Debora Diniz – antropóloga, integrante do GT Bioética da Abrasco, professora da Faculdade de Direito da Universidade de Brasília e pesquisadora da Anis: Instituto de Bioética – escreveu ontem (12/11), em sua coluna mensal da revista Marie Claire, sobre a união de movimentos pela democracia no Brasil. Confira:
Sabe por que ninguém solta a mão de ninguém? Porque houve um dia seguinte inesperado às eleições presidenciais: há uma união entre o que antes era uma diversidade de movimentos, grupos ou lugares de fala. Todos continuamos singulares e essenciais à luta política, mas agora acomodamos as fronteiras de nossas identidades e construímos uma identificação partilhada – nós somos os que não soltaremos as mãos uns dos outros. Quem somos? Um bando de gente diferente, de todas as formas e jeitos, crenças e classes, com um único propósito: garantir que a democracia seja pacífica no Brasil.
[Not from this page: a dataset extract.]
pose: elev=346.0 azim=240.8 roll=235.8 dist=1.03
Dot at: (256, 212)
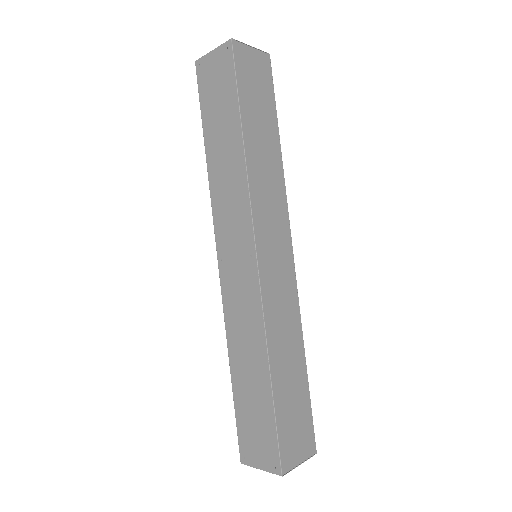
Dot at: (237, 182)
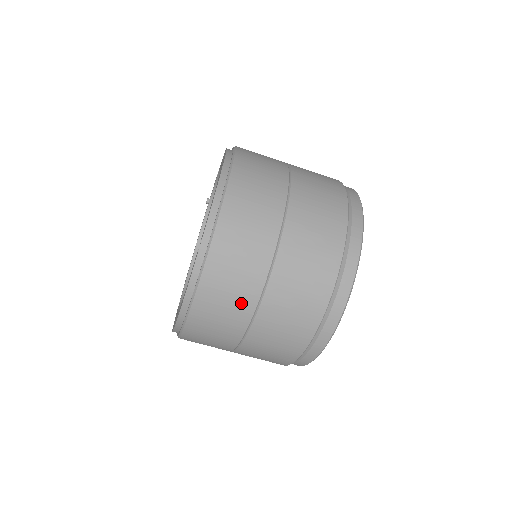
A frase “ninguém solta a mão de ninguém”, além de bonita, tem um sentido político que desconcerta os regimes de reconhecimento que moviam os movimentos sociais. Uma das conquistas da pós-modernidade foi não mais falarmos no homem, branco, rico, ocidental e heterossexual como representando a todos nós. Homem não é mais sinônimo de humanidade. Isso permitiu que falássemos de nós, mulheres, também no plural: somos mulheres jovens, idosas, indígenas ou negras, com ou sem deficiência. Do plural de mais gente que o homem como humanidade foi que surgiram os diversos outros – as siglas que só crescem em novas representações, LGBTIQ é uma delas. Ou tantas outras que ainda venham a reclamar um nome como forma de existir.
Não abandonamos nossas singularidades, ao contrário. É a partir delas que nos moveremos para a criatividade da crítica política. Há quem busque o sarcasmo, como o recém-criado grupo no Twitter Jair me arrependi – por ali há de tudo: muito humor, mas mais ainda capacidade de pôr gente junta para a consciência política. Não há uma identidade única por trás da comunidade que cresce a 10.000 seguidores por dia desde a sua inauguração. Não há um líder, pois é o grupo se construindo com sua própria vontade de dar a mão. Há quem busque nos próprios saberes o encontro político, como os terapeutas que se lançaram a oferecer suporte às comunidades LGBTIQ venezuelanas na fronteira. Ou quem diga: casem-se logo e cá estamos para celebrar o amor, no caso de famílias não heterossexuais.
Esse sentido de união a partir das singularidades não estava instalado há poucas semanas no país. Foi conquistado pela clareza do que não se quer para o futuro. O movimento #EleNão foi uma de suas expressões, mas longe de ter sido o único. Se antes falávamos em identidades, agora nos movemos por uma identificação partilhada – queremos uma democracia pacífica e inclusiva, por isso nossas existências serão a razão do encontro para a crítica política que se inicia.